Bangkok’s capacity to handle the rush of refugees and asylum seekers from Pakistan is now at breaking point.

There are approaching 8,000 asylum seekers in Bangkok, with many arriving in recent months as the swirl of violence increases in many places. A significant majority of the asylum seekers are Pakistani Christians, according to agency workers dealing with the arrivals. In recent months, asylum seekers from Syria have joined them.

 

The escapees from Pakistan report their being persecuted by Islamic militants licensed to do what they like to “infidels”.

“Overwhelmed is about the nicest way of putting it,” said the leader of one Catholic agency offering emergency help who spoke on condition that he and his agency were not quoted as making any demands.

“Exhausted, under resourced and just hanging on might be a better of capturing the experience,” he added.

Asylum seekers coming from Pakistan get a sympathetic hearing from the United Nations High Commission for Refugees (UNHCR) because its officers know what Pakistan Christians are subject to in their homeland.

But the UNHCR’s resources are stretched to the limit. Since October 2013, the waiting times for would-be refugees to have their cases for refugee status heard have blown out from 18 months from their date of arrival in Bangkok to now waiting three and a half to four years to get their story and status assessed.

The delays of years before refugee status is confirmed has triggered protests outside the UNHCR headquarters in Bangkok by recent Syrian arrivals, according refugee support workers. The UN agency has responded by trying to create a mobile registration service in different parts of Bangkok. It claims that the terms of its tenancy applying in their headquarters only permit on ten refugees at a time to be in the building.

Meanwhile, Pakistan continues to generate asylum seekers fearful that what happened on April 16 could be their lot. In Holy Week, a 22 year old janitor, a Christian living in Lahore, was shot in the head by a Muslim security guard colleague when the Christian refused to convert to Islam.

Haroon, also known as Sunny, had recently been employed and his assailant, Umer Farooq, had been pressuring him to convert to Islam which Haroon declined and as a result was shot dead.

Routine abuse, casual beatings in the work place or in social venues and regular murders are the lot of Christians in Pakistan, according to Simon, an asylum seeker from Karachi living in Bangkok.

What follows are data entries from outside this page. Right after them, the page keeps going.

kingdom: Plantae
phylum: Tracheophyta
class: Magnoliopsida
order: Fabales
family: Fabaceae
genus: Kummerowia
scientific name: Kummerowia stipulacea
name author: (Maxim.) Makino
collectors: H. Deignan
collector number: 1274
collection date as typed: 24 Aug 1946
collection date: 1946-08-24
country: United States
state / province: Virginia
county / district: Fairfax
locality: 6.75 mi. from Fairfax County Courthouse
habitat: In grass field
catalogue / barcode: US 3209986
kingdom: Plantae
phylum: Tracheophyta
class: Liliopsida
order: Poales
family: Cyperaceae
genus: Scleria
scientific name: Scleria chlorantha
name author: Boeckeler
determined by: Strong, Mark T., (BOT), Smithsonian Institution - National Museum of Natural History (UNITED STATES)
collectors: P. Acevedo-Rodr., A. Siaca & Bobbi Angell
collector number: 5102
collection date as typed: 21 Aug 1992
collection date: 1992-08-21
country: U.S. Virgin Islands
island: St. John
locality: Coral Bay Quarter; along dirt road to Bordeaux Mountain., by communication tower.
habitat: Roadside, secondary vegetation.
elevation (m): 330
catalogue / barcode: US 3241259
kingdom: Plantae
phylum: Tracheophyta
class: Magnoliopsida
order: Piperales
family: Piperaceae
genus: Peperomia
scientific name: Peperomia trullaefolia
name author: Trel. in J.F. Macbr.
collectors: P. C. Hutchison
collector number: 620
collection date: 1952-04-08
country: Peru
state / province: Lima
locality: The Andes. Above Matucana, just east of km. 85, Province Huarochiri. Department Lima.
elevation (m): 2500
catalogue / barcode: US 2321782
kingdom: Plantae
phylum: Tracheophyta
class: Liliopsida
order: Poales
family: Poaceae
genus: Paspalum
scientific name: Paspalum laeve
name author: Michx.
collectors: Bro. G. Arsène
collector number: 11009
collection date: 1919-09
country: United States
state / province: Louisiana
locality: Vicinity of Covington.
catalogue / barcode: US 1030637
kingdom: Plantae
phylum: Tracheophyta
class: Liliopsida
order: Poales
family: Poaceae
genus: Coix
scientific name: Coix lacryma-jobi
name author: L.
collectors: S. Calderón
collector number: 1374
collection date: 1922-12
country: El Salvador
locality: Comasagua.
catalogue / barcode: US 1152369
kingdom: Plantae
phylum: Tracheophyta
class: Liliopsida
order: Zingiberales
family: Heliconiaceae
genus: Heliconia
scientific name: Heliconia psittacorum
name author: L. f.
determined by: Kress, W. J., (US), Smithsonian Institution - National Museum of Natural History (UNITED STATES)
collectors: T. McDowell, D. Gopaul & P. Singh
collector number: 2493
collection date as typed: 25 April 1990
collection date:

“Christians are taunted with being told ‘you are Christians, you are not patriotic Pakistanis because in fact you belong to the Americans, the British or Gora people who kill our Muslim brothers and sisters’,” Simon said.

Under blasphemy laws applying in Pakistan an assailant can simply claim that someone has insulted the Prophet, presenting no supporting testimony or evidence other than the accusation and the individual is said to be entitled to execute the offending “infidel”. What is worse, the police and courts in Pakistan are prevented from charging anyone who claims their lethal violence was motivated by the Muslim faith and so cannot be brought to justice.

“Where can we Pakistani Christians have to go in to world?” Simon asks. “We are Christians for Muslims states and so not welcome there. We are Pakistanis for other countries and not welcome in them either. Where do we find a home?”